## SET PROBLEM 1:
Quote every passage that the account of Penn's colonies below places in quotation marks.

## PAGE TEXT:
---+---

Another part of Penn’s holy experiment was the renunciation of war. The Quaker colonies had no military establishment; Penn wrote to a Friend in 1685 that in the Delaware Valley there was “not one soldier, nor arm borne, or militia man seen, since I was first at Pennsylvania.”8
Penn also intended the Quaker colonies to be a political experiment for his radical Whig principles. He was no democrat, but believed deeply in the “ancient English constitution” of mixed or balanced government. Most of all he believed in the rule of law. “For the matters of liberty and privilege,” he wrote, “I propose … to leave myself and successors no power of doing mischief, that the will of one man may not hinder the good of an whole country.”9
In economic terms, Penn was not interested in founding an agrarian utopia. From the start, he intended his colonies to be a hive of commerce and industry, with a “due balance between trade and husbandry.” He recruited artisans and what he called “laborious handicrafts” more actively than other colonizers, and also with greater success.10
In social terms, Penn envisioned a society where people of different beliefs could dwell together in peace. His dream was not unity but harmony—and not equality but “love and brotherly kindness.” Penn never imagined that all people were of the same condition. He expected “obedience to superiors, love to equals, and help and countenance to inferiors.” There was to be no freedom for the wicked; Penn’s laws against sin were more rigorous in some respects than those of Puritans or Anglicans.

---+---

## SET PROBLEM 2:
Render the records as a JSON list of strings, one string per line and no blank lines, from the first line of the records up to and including the line with "order: Santalales".

---+---

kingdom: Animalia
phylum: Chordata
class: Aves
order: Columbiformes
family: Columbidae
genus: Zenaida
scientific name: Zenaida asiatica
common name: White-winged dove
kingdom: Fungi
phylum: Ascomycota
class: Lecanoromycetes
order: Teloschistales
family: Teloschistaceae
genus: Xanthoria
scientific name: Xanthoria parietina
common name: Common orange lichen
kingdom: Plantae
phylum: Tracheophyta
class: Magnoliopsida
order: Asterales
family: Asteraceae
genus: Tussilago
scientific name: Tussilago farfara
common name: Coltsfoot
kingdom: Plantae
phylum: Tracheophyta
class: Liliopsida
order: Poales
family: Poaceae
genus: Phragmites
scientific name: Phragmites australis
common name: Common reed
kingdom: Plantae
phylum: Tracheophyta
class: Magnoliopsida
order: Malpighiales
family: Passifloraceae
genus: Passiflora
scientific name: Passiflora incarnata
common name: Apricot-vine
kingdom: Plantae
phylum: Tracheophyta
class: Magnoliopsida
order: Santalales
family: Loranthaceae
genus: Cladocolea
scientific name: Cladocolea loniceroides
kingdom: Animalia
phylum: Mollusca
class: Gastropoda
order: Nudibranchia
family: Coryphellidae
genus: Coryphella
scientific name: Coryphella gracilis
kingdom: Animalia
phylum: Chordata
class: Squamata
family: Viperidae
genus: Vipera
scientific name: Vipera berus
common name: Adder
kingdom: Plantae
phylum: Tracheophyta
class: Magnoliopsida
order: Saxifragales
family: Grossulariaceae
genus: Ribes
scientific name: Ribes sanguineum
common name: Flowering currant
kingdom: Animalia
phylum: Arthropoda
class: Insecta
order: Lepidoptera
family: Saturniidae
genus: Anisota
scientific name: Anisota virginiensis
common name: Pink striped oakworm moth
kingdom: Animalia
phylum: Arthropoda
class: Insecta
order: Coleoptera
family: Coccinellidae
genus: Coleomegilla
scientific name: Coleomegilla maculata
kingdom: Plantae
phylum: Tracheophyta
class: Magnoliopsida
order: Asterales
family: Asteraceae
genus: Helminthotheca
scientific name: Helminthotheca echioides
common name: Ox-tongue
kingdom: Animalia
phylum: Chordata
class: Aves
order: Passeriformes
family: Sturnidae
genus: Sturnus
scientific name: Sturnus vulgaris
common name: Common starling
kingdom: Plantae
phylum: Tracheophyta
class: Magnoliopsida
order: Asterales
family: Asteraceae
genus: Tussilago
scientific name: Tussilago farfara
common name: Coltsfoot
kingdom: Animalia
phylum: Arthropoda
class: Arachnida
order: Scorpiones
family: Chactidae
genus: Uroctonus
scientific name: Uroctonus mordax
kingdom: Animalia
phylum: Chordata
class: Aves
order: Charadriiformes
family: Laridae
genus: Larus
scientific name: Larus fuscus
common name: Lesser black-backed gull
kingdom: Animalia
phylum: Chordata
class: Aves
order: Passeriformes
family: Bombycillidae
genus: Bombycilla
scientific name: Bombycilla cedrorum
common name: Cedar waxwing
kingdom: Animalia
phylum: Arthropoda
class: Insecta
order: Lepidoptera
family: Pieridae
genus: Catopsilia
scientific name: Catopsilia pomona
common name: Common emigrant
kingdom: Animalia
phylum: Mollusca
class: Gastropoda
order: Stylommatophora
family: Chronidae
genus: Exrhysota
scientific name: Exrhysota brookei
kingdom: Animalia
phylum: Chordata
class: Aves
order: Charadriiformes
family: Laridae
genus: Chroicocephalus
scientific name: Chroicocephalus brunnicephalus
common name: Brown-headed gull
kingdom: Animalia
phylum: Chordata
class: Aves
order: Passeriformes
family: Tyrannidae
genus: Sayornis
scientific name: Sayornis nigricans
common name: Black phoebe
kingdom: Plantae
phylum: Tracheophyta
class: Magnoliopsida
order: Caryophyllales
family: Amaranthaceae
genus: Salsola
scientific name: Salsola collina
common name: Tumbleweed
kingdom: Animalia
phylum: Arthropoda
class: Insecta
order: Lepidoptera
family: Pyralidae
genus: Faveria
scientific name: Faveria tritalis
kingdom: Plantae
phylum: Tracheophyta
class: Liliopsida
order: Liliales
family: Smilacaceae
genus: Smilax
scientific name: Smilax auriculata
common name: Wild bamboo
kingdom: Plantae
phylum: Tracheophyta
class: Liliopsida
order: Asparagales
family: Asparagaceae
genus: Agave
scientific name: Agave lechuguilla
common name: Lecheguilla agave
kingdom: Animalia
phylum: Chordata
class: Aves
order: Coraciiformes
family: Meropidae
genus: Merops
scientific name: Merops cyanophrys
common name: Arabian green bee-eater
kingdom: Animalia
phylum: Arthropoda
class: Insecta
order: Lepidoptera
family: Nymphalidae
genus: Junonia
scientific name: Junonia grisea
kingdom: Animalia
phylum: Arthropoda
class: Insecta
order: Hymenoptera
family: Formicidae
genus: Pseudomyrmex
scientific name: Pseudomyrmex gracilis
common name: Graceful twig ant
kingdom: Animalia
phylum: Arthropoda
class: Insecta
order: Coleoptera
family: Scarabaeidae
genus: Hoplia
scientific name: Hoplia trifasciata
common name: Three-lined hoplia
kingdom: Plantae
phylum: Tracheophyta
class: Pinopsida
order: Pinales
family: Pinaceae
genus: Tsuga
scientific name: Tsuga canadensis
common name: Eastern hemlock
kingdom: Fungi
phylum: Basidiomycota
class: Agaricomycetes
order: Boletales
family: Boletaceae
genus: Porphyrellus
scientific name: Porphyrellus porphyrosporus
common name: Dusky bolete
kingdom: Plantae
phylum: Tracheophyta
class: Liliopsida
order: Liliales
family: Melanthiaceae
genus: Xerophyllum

---+---

## COMPLETE ANSWER 1:
1. not one soldier, nor arm borne, or militia man seen, since I was first at Pennsylvania.
2. ancient English constitution
3. For the matters of liberty and privilege,
4. I propose … to leave myself and successors no power of doing mischief, that the will of one man may not hinder the good of an whole country.
5. due balance between trade and husbandry.
6. laborious handicrafts
7. love and brotherly kindness.
8. obedience to superiors, love to equals, and help and countenance to inferiors.

## COMPLETE ANSWER 2:
[
  "kingdom: Animalia",
  "phylum: Chordata",
  "class: Aves",
  "order: Columbiformes",
  "family: Columbidae",
  "genus: Zenaida",
  "scientific name: Zenaida asiatica",
  "common name: White-winged dove",
  "kingdom: Fungi",
  "phylum: Ascomycota",
  "class: Lecanoromycetes",
  "order: Teloschistales",
  "family: Teloschistaceae",
  "genus: Xanthoria",
  "scientific name: Xanthoria parietina",
  "common name: Common orange lichen",
  "kingdom: Plantae",
  "phylum: Tracheophyta",
  "class: Magnoliopsida",
  "order: Asterales",
  "family: Asteraceae",
  "genus: Tussilago",
  "scientific name: Tussilago farfara",
  "common name: Coltsfoot",
  "kingdom: Plantae",
  "phylum: Tracheophyta",
  "class: Liliopsida",
  "order: Poales",
  "family: Poaceae",
  "genus: Phragmites",
  "scientific name: Phragmites australis",
  "common name: Common reed",
  "kingdom: Plantae",
  "phylum: Tracheophyta",
  "class: Magnoliopsida",
  "order: Malpighiales",
  "family: Passifloraceae",
  "genus: Passiflora",
  "scientific name: Passiflora incarnata",
  "common name: Apricot-vine",
  "kingdom: Plantae",
  "phylum: Tracheophyta",
  "class: Magnoliopsida",
  "order: Santalales"
]